**Your goal:** Format the lines below as a Markdown table with two columns, Row and Line, numbering each line in the Row column and skipping blank lines.

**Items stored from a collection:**
= = =
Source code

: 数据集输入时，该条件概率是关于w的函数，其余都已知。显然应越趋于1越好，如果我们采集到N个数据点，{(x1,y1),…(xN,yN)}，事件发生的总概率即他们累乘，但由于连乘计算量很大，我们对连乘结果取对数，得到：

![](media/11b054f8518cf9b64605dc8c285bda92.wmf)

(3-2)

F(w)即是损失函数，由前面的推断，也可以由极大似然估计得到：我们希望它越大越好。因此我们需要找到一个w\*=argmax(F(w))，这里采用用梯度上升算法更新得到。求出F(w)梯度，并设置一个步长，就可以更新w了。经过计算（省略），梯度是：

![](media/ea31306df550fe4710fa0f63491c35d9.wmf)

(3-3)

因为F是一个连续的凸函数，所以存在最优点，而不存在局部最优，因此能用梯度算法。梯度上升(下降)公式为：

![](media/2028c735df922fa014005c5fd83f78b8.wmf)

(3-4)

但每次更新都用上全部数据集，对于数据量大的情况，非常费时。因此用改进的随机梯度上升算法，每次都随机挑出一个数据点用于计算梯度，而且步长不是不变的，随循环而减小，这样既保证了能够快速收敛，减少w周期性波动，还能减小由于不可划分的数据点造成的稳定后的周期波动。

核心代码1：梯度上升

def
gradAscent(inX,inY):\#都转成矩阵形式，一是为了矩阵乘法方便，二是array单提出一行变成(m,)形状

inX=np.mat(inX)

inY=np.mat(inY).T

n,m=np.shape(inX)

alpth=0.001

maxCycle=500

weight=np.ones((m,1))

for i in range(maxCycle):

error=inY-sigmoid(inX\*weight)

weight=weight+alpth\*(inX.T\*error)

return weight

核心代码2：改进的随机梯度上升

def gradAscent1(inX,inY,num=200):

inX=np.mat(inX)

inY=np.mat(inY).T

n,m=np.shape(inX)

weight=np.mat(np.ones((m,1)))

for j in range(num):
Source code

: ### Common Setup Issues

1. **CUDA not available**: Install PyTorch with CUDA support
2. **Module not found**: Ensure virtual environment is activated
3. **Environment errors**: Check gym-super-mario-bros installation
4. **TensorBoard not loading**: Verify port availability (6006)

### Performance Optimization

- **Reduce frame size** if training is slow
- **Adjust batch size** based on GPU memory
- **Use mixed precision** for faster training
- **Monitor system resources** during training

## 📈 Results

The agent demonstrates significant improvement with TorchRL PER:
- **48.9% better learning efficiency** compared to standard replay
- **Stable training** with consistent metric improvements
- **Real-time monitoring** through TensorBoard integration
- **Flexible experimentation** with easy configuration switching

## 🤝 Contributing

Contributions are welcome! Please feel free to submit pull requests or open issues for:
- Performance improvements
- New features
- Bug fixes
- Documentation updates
= = =
**Answer box:**
| Row | Line |
|---|---|
| 1 | Source code |
| 2 | : 数据集输入时，该条件概率是关于w的函数，其余都已知。显然应越趋于1越好，如果我们采集到N个数据点，{(x1,y1),…(xN,yN)}，事件发生的总概率即他们累乘，但由于连乘计算量很大，我们对连乘结果取对数，得到： |
| 3 | ![](media/11b054f8518cf9b64605dc8c285bda92.wmf) |
| 4 | (3-2) |
| 5 | F(w)即是损失函数，由前面的推断，也可以由极大似然估计得到：我们希望它越大越好。因此我们需要找到一个w\*=argmax(F(w))，这里采用用梯度上升算法更新得到。求出F(w)梯度，并设置一个步长，就可以更新w了。经过计算（省略），梯度是： |
| 6 | ![](media/ea31306df550fe4710fa0f63491c35d9.wmf) |
| 7 | (3-3) |
| 8 | 因为F是一个连续的凸函数，所以存在最优点，而不存在局部最优，因此能用梯度算法。梯度上升(下降)公式为： |
| 9 | ![](media/2028c735df922fa014005c5fd83f78b8.wmf) |
| 10 | (3-4) |
| 11 | 但每次更新都用上全部数据集，对于数据量大的情况，非常费时。因此用改进的随机梯度上升算法，每次都随机挑出一个数据点用于计算梯度，而且步长不是不变的，随循环而减小，这样既保证了能够快速收敛，减少w周期性波动，还能减小由于不可划分的数据点造成的稳定后的周期波动。 |
| 12 | 核心代码1：梯度上升 |
| 13 | def |
| 14 | gradAscent(inX,inY):\#都转成矩阵形式，一是为了矩阵乘法方便，二是array单提出一行变成(m,)形状 |
| 15 | inX=np.mat(inX) |
| 16 | inY=np.mat(inY).T |
| 17 | n,m=np.shape(inX) |
| 18 | alpth=0.001 |
| 19 | maxCycle=500 |
| 20 | weight=np.ones((m,1)) |
| 21 | for i in range(maxCycle): |
| 22 | error=inY-sigmoid(inX\*weight) |
| 23 | weight=weight+alpth\*(inX.T\*error) |
| 24 | return weight |
| 25 | 核心代码2：改进的随机梯度上升 |
| 26 | def gradAscent1(inX,inY,num=200): |
| 27 | inX=np.mat(inX) |
| 28 | inY=np.mat(inY).T |
| 29 | n,m=np.shape(inX) |
| 30 | weight=np.mat(np.ones((m,1))) |
| 31 | for j in range(num): |
| 32 | Source code |
| 33 | : ### Common Setup Issues |
| 34 | 1. **CUDA not available**: Install PyTorch with CUDA support |
| 35 | 2. **Module not found**: Ensure virtual environment is activated |
| 36 | 3. **Environment errors**: Check gym-super-mario-bros installation |
| 37 | 4. **TensorBoard not loading**: Verify port availability (6006) |
| 38 | ### Performance Optimization |
| 39 | - **Reduce frame size** if training is slow |
| 40 | - **Adjust batch size** based on GPU memory |
| 41 | - **Use mixed precision** for faster training |
| 42 | - **Monitor system resources** during training |
| 43 | ## 📈 Results |
| 44 | The agent demonstrates significant improvement with TorchRL PER: |
| 45 | - **48.9% better learning efficiency** compared to standard replay |
| 46 | - **Stable training** with consistent metric improvements |
| 47 | - **Real-time monitoring** through TensorBoard integration |
| 48 | - **Flexible experimentation** with easy configuration switching |
| 49 | ## 🤝 Contributing |
| 50 | Contributions are welcome! Please feel free to submit pull requests or open issues for: |
| 51 | - Performance improvements |
| 52 | - New features |
| 53 | - Bug fixes |
| 54 | - Documentation updates |